▶ [What the task asks] An exact restatement is required. Cover only the lines of the records from the first through the line with "25: (340, 80, 1.60)", and skip pictures.

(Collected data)
▽

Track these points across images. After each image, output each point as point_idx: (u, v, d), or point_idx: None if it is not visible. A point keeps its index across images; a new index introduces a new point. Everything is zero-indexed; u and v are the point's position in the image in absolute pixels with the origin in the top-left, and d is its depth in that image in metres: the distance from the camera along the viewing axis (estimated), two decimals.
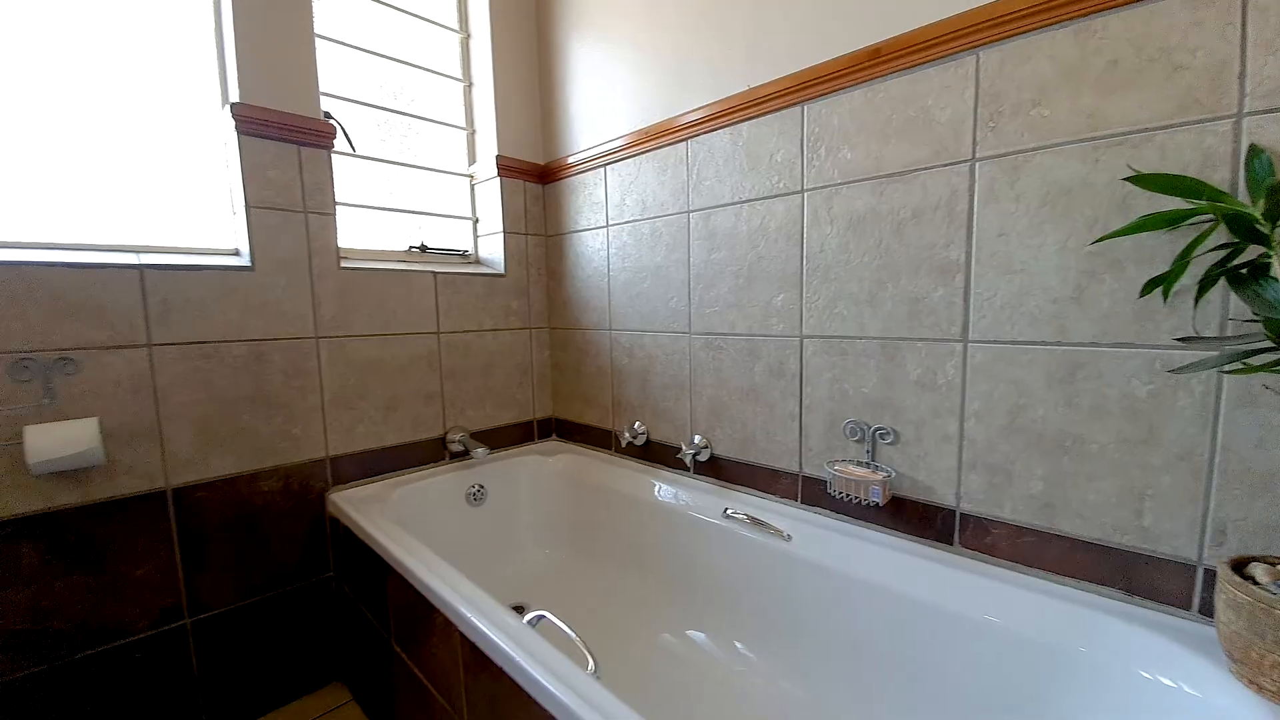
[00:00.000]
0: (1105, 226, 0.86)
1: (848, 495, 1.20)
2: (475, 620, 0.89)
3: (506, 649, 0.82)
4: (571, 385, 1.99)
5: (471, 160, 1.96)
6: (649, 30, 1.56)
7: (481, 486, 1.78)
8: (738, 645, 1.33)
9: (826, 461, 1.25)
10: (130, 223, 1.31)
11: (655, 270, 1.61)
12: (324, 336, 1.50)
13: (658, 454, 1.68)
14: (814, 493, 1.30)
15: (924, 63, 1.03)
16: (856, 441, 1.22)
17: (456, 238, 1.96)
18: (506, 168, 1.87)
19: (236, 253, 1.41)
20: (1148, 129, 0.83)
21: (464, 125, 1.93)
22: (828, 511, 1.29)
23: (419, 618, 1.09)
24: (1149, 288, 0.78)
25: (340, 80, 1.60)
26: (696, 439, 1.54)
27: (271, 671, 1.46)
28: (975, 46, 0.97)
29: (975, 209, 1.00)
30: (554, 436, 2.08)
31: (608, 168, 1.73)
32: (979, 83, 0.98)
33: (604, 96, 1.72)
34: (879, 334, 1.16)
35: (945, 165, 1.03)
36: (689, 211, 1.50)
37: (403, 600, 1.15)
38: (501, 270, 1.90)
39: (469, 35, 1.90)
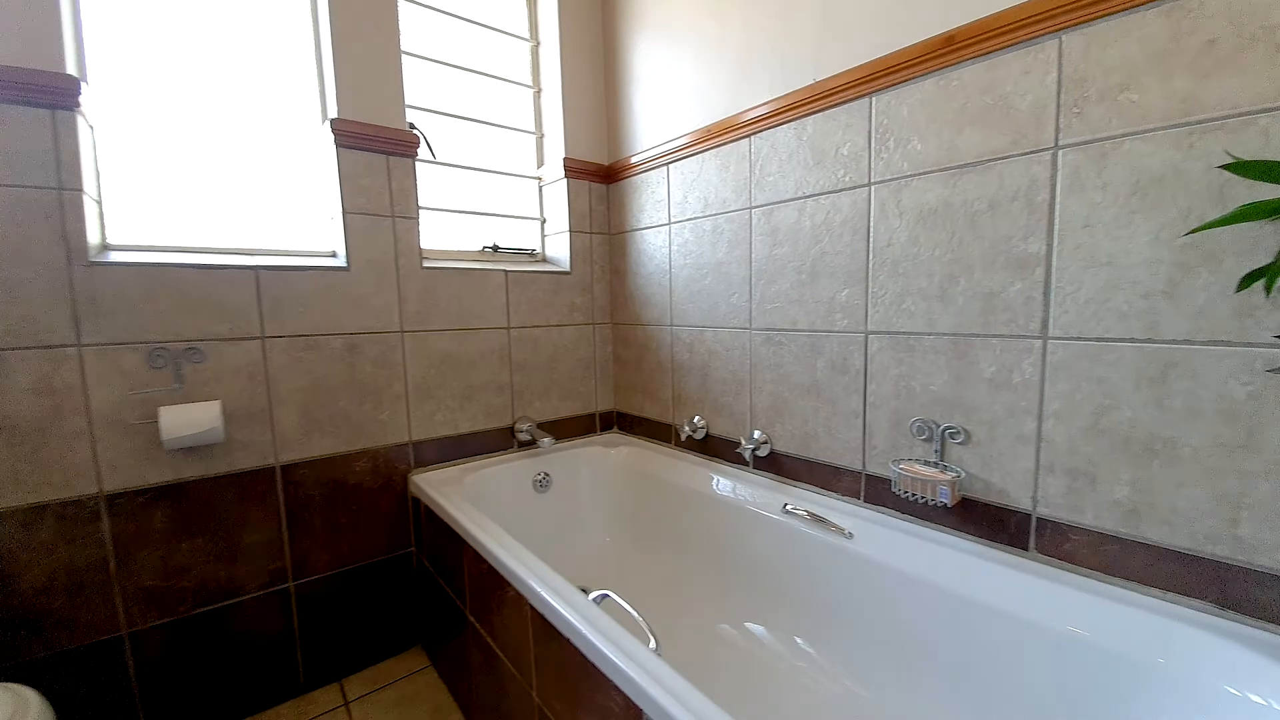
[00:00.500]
0: (1201, 217, 0.81)
1: (913, 495, 1.17)
2: (545, 595, 0.95)
3: (574, 622, 0.87)
4: (633, 379, 2.04)
5: (540, 163, 2.04)
6: (714, 28, 1.57)
7: (547, 474, 1.86)
8: (798, 640, 1.34)
9: (891, 460, 1.23)
10: (246, 228, 1.47)
11: (716, 267, 1.63)
12: (408, 331, 1.62)
13: (717, 448, 1.70)
14: (877, 492, 1.29)
15: (1002, 48, 0.99)
16: (924, 440, 1.19)
17: (525, 237, 2.05)
18: (573, 169, 1.94)
19: (334, 254, 1.55)
20: (1249, 113, 0.77)
21: (533, 129, 2.01)
22: (892, 511, 1.27)
23: (492, 591, 1.17)
24: (1248, 281, 0.73)
25: (418, 90, 1.71)
26: (756, 434, 1.55)
27: (360, 634, 1.60)
28: (1057, 30, 0.93)
29: (1058, 199, 0.96)
30: (615, 429, 2.14)
31: (670, 166, 1.76)
32: (1062, 67, 0.93)
33: (667, 96, 1.76)
34: (950, 330, 1.13)
35: (1025, 154, 0.99)
36: (751, 208, 1.51)
37: (478, 574, 1.23)
38: (567, 268, 1.98)
39: (538, 43, 1.98)
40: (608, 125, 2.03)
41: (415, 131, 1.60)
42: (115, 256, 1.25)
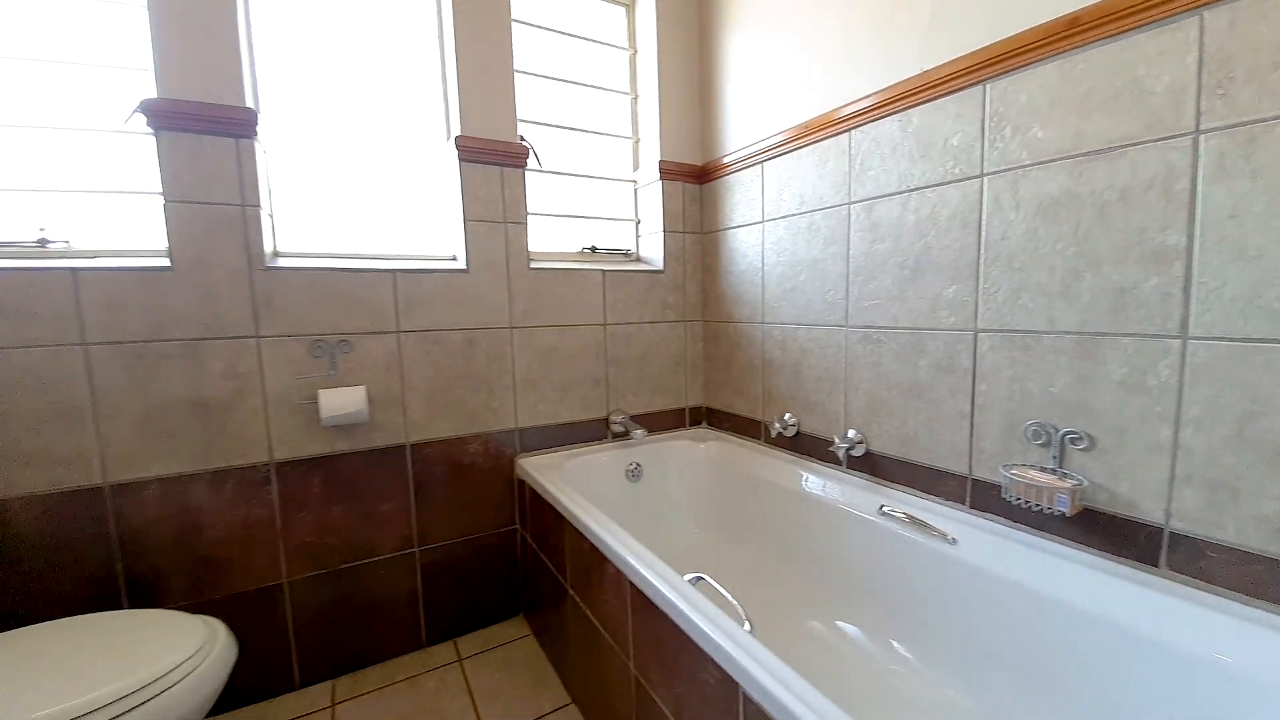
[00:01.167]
0: None
1: (1026, 502, 1.11)
2: (645, 573, 1.02)
3: (673, 599, 0.93)
4: (722, 376, 2.07)
5: (635, 166, 2.12)
6: (814, 23, 1.56)
7: (639, 465, 1.94)
8: (894, 644, 1.31)
9: (1002, 465, 1.18)
10: (384, 235, 1.67)
11: (811, 264, 1.62)
12: (516, 327, 1.77)
13: (808, 447, 1.70)
14: (985, 498, 1.23)
15: (1133, 29, 0.92)
16: (1040, 445, 1.13)
17: (620, 237, 2.14)
18: (667, 171, 2.00)
19: (454, 258, 1.72)
20: None
21: (629, 135, 2.09)
22: (1001, 518, 1.21)
23: (593, 568, 1.26)
24: None
25: (525, 102, 1.83)
26: (851, 433, 1.53)
27: (471, 601, 1.77)
28: (1198, 6, 0.85)
29: (1199, 187, 0.88)
30: (704, 424, 2.18)
31: (765, 164, 1.77)
32: (1203, 46, 0.86)
33: (762, 95, 1.77)
34: (1073, 328, 1.06)
35: (1160, 140, 0.92)
36: (850, 203, 1.49)
37: (579, 552, 1.33)
38: (660, 267, 2.04)
39: (635, 51, 2.06)
40: (702, 127, 2.07)
41: (525, 143, 1.73)
42: (283, 262, 1.48)
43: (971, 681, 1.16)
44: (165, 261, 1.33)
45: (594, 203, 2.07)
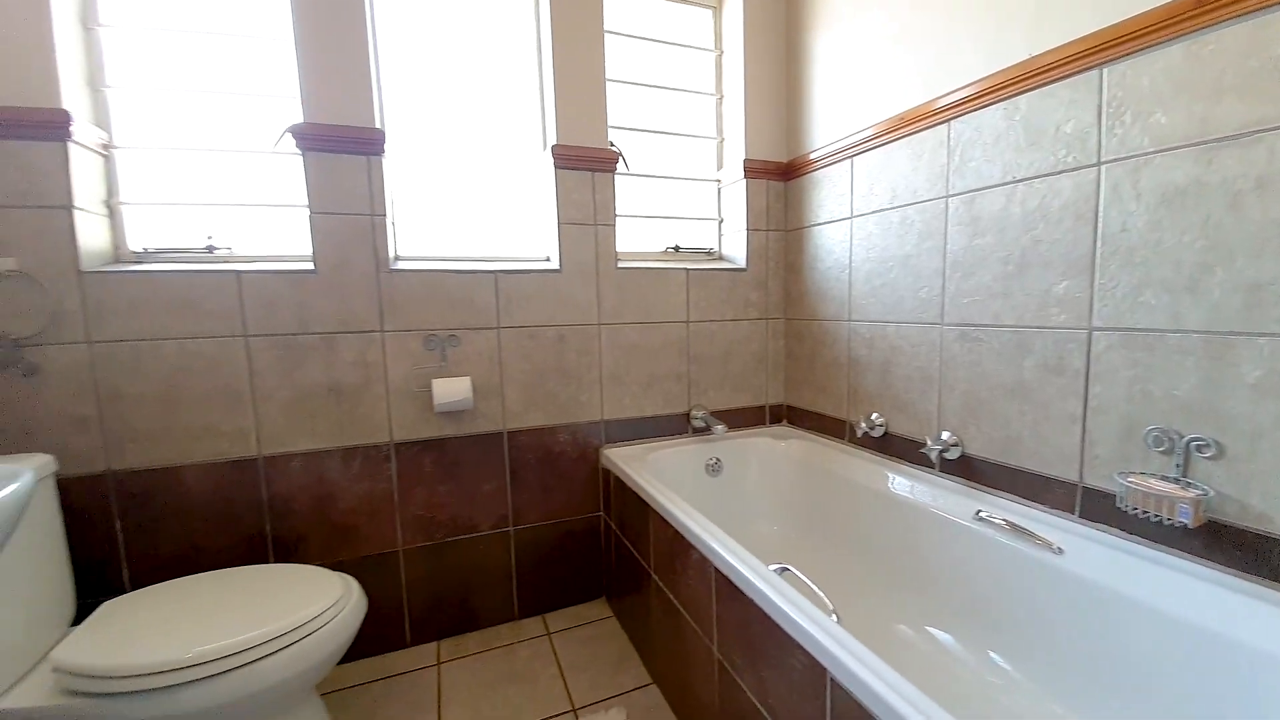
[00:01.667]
0: None
1: (1144, 512, 1.04)
2: (731, 560, 1.06)
3: (760, 586, 0.96)
4: (805, 374, 2.05)
5: (719, 165, 2.15)
6: (910, 13, 1.52)
7: (719, 460, 1.97)
8: (992, 655, 1.27)
9: (1117, 472, 1.11)
10: (485, 238, 1.82)
11: (903, 260, 1.58)
12: (604, 324, 1.86)
13: (896, 448, 1.66)
14: (1097, 507, 1.16)
15: (1271, 4, 0.84)
16: (1162, 452, 1.05)
17: (702, 236, 2.17)
18: (752, 170, 2.02)
19: (548, 259, 1.84)
20: None
21: (714, 135, 2.12)
22: (1114, 529, 1.14)
23: (677, 555, 1.31)
24: None
25: (613, 107, 1.91)
26: (945, 435, 1.48)
27: (558, 580, 1.89)
28: None
29: None
30: (785, 422, 2.17)
31: (854, 159, 1.74)
32: None
33: (852, 90, 1.74)
34: (1202, 327, 0.98)
35: None
36: (947, 196, 1.44)
37: (664, 538, 1.39)
38: (743, 265, 2.06)
39: (722, 52, 2.08)
40: (787, 124, 2.06)
41: (614, 149, 1.82)
42: (403, 265, 1.65)
43: (1078, 698, 1.10)
44: (310, 265, 1.53)
45: (677, 202, 2.12)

△

▶ [Output below]
Track these points across images. After each image, output each point as point_idx: (u, v, d), or point_idx: None if it is not visible. A point keeps its index across images; a new index introduces a new point. Everything is zero-indexed; u and v are the point's position in the image in absolute pixels with the origin in the top-left, and d is its depth in that image in metres: the distance from the camera along the viewing axis (estimated), two decimals.
[00:00.000]
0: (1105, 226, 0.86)
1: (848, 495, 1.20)
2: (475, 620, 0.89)
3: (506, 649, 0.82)
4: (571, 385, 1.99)
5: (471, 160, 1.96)
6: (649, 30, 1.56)
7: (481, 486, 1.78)
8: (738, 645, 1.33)
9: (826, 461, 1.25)
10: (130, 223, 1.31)
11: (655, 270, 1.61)
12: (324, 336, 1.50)
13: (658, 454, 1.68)
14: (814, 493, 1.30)
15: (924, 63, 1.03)
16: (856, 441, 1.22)
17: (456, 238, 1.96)
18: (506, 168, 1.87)
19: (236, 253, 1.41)
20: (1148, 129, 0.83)
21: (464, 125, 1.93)
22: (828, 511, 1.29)
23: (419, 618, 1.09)
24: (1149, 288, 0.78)
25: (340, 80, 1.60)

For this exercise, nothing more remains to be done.